The Full MLOps Blueprint: Model Deployment

👉

Recap

Before getting into Part 12 of this crash course, let’s quickly recap what we covered in the last part.

In part 11, we began our discussion on the deployment and monitoring phase of the MLOps lifecycle.

There, we learned about model deployment fundamentals, particularly model packaging formats, containerization, APIs, and the types of inference.

We also discussed gRPC in detail; the how and why, plus where it finds its suitable applications.

Finally, we walked through a comprehensive hands-on demo showing gRPC in action for ML settings.

If you haven’t explored Part 11 yet, we strongly recommend going through it first, since it sets the foundations and flow for what's about to come.

Read it here:

In this chapter, we’ll continue our discussion on the deployment phase, diving deeper into important concepts, specifically Kubernetes.

As always, every notion will be explained through clear examples and walkthroughs to develop a solid understanding.

👉

This chapter assumes a solid foundation in software engineering, computer networks and OS related concepts. Rather than revisiting these foundational topics, the chapter emphasizes the systems-oriented aspects.

Let’s begin!

Prerequisites

Before diving into Kubernetes, it’s essential to establish a foundational understanding of a few key concepts that underpin its architecture and philosophy.
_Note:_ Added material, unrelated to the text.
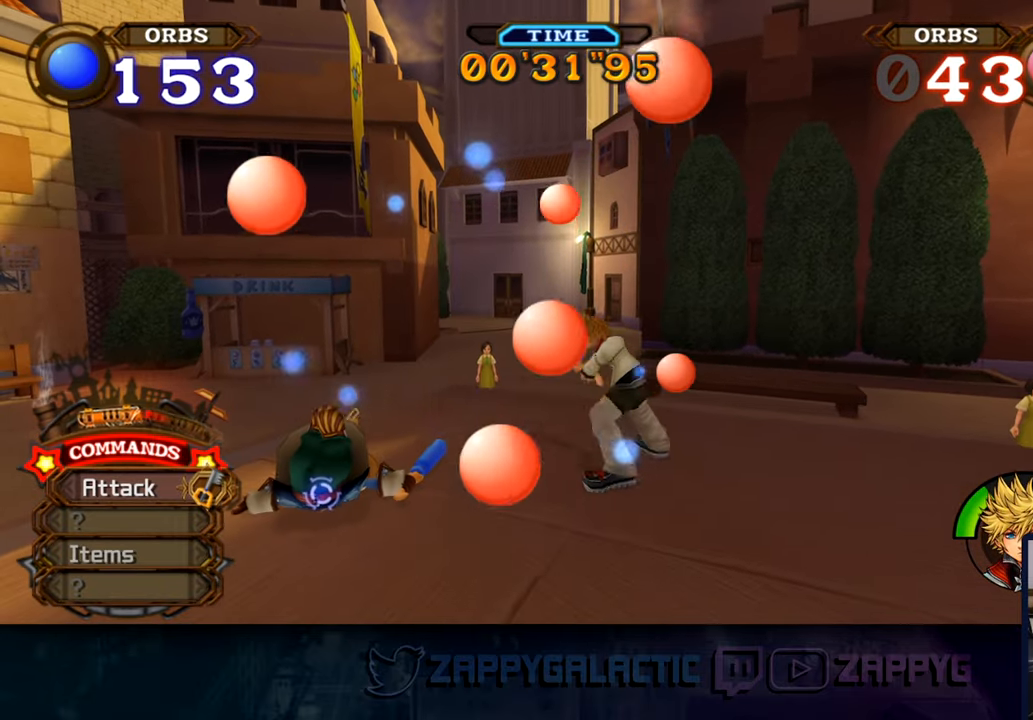
{"buttons": ["CROSS"], "left_stick": "down-left", "right_stick": "center", "events": [[17, "CROSS", "up"], [50, "left_stick", "down-left"], [83, "CROSS", "down"], [183, "CROSS", "up"], [250, "CROSS", "down"], [350, "CROSS", "up"], [433, "CROSS", "down"]]}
These include containerization, cloud-native principles, service meshes, immutable infrastructure, and microservices.

Images and containers basics

A container image is a lightweight, static, and immutable package containing all the necessary code, runtime, libraries, and configuration to run an application consistently across different environments.

A container, on the other hand, is a running, executable instance of a container image, functioning as a live application or service.

The image serves as a read-only template or blueprint, while the container is the active, isolated process that runs from that blueprint, similar to a class and its objects/instances in object-oriented design.

Because different applications often have conflicting dependencies, containers provide isolated environments, enabling multiple applications to run reliably on the same host without interference.

Cloud-native and microservices architecture

Cloud-native refers to designing and building applications specifically for the cloud environment, emphasizing scalability, resilience, and agility through modern development practices and cloud infrastructure.

The cloud-native ecosystem is typically composed of:

Containers: lightweight, portable execution units
Service meshes: managing service-to-service communication
Microservices: modular application components
Immutable infrastructure: ensuring reproducibility and consistency
APIs: enabling interoperability and integration

Together, these components form the backbone of scalable systems that can be continuously deployed and updated with minimal downtime.

Service meshes

A service mesh is an infrastructure layer that manages and secures communication between microservices.

It provides features such as:

Traffic management and load balancing
Encryption and service authentication
Observability through metrics, logging, and tracing

By offloading these concerns to the mesh (via proxy sidecars attached to each service), developers can focus on writing business logic, while operations teams manage reliability and performance uniformly across the system.

Immutable infrastructure

Immutable infrastructure is the practice of never modifying a deployed component, such as a server or container, after it’s running.

When an update or configuration change is required:

A new version of the system is built from a standardized image.
It’s then deployed to replace the existing instance.
The old instance is decommissioned once validation (e.g., A/B testing or canary deployment) confirms success.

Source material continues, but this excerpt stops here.